EXERCISE DETAILS: Beginning with the line where "Figure 1. A2E" appears, restate each line word for word until the data ends. Pictures do not go in.

GIVEN DATA:
_ _ _ _ _

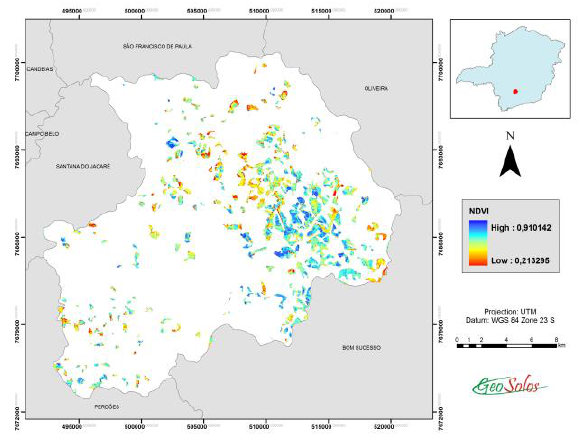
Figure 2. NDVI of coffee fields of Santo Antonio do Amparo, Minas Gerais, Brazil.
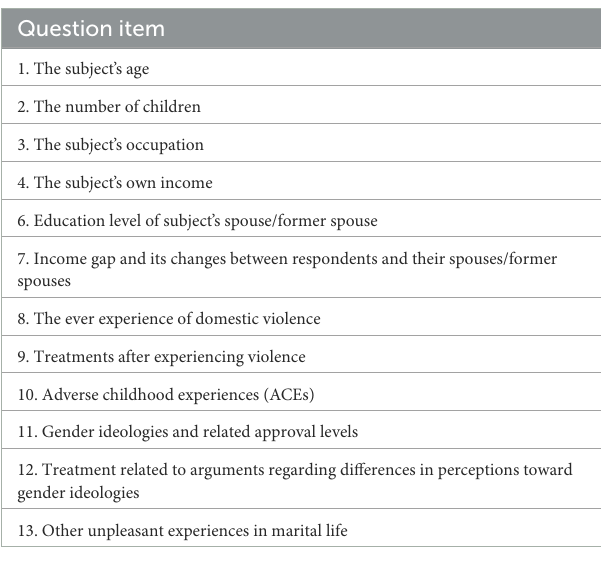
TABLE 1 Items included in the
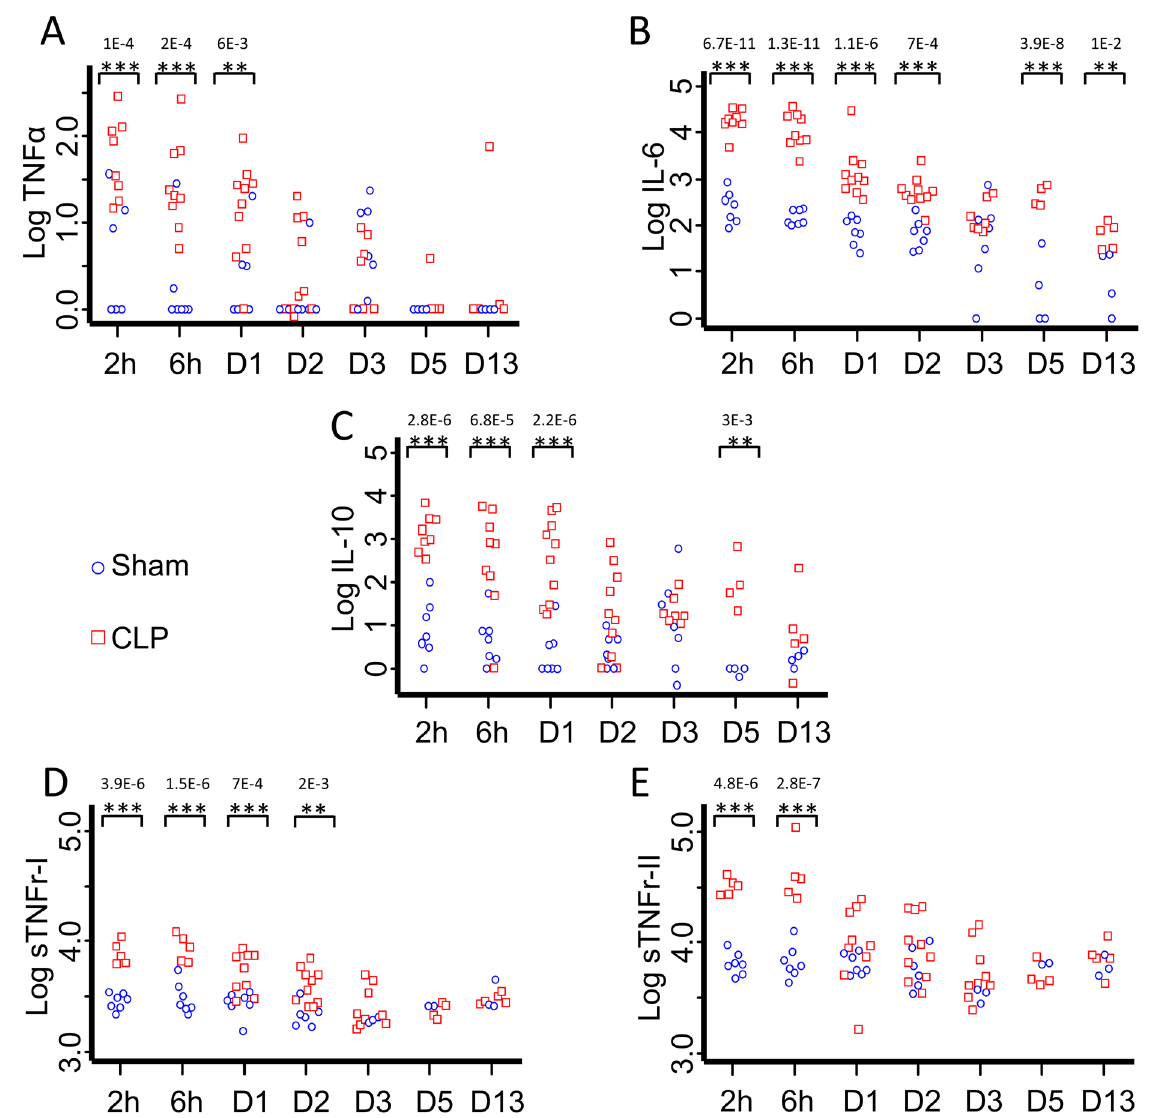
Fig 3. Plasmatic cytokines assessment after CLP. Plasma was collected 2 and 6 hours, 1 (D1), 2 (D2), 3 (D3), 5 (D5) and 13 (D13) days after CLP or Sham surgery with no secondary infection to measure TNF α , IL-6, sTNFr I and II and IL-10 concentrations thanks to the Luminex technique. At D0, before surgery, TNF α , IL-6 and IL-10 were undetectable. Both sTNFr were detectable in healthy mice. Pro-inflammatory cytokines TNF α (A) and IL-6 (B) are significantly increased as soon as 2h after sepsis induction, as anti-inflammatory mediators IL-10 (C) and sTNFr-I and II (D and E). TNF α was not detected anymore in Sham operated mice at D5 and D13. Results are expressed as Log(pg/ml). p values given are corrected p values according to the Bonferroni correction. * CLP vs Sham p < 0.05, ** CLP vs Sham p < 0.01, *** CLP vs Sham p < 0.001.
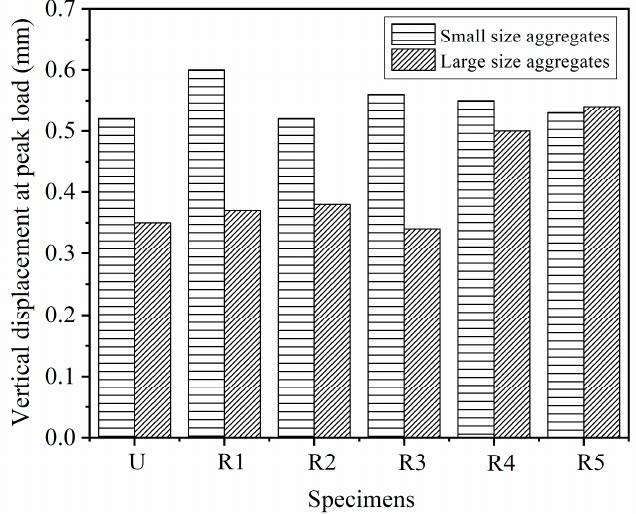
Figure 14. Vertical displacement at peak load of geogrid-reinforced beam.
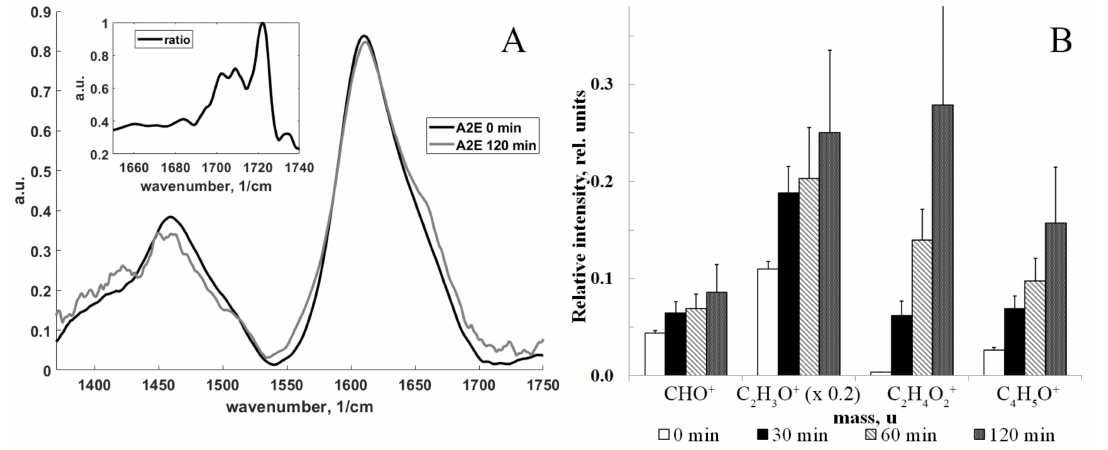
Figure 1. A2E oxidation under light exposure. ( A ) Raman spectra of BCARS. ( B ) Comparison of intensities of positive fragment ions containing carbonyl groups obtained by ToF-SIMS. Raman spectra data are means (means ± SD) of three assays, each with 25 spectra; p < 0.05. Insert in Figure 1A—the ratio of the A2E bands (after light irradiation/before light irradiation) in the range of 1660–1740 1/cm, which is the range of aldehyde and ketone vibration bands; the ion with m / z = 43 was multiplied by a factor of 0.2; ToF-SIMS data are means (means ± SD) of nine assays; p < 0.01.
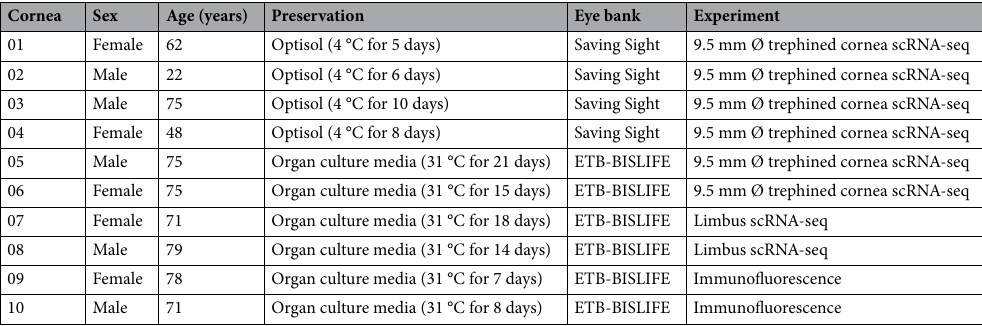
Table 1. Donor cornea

_ _ _ _ _

OUTPUT OF THE TASK:
Figure 1. A2E oxidation under light exposure. ( A ) Raman spectra of BCARS. ( B ) Comparison of intensities of positive fragment ions containing carbonyl groups obtained by ToF-SIMS. Raman spectra data are means (means ± SD) of three assays, each with 25 spectra; p < 0.05. Insert in Figure 1A—the ratio of the A2E bands (after light irradiation/before light irradiation) in the range of 1660–1740 1/cm, which is the range of aldehyde and ketone vibration bands; the ion with m / z = 43 was multiplied by a factor of 0.2; ToF-SIMS data are means (means ± SD) of nine assays; p < 0.01.
Table 1. Donor cornea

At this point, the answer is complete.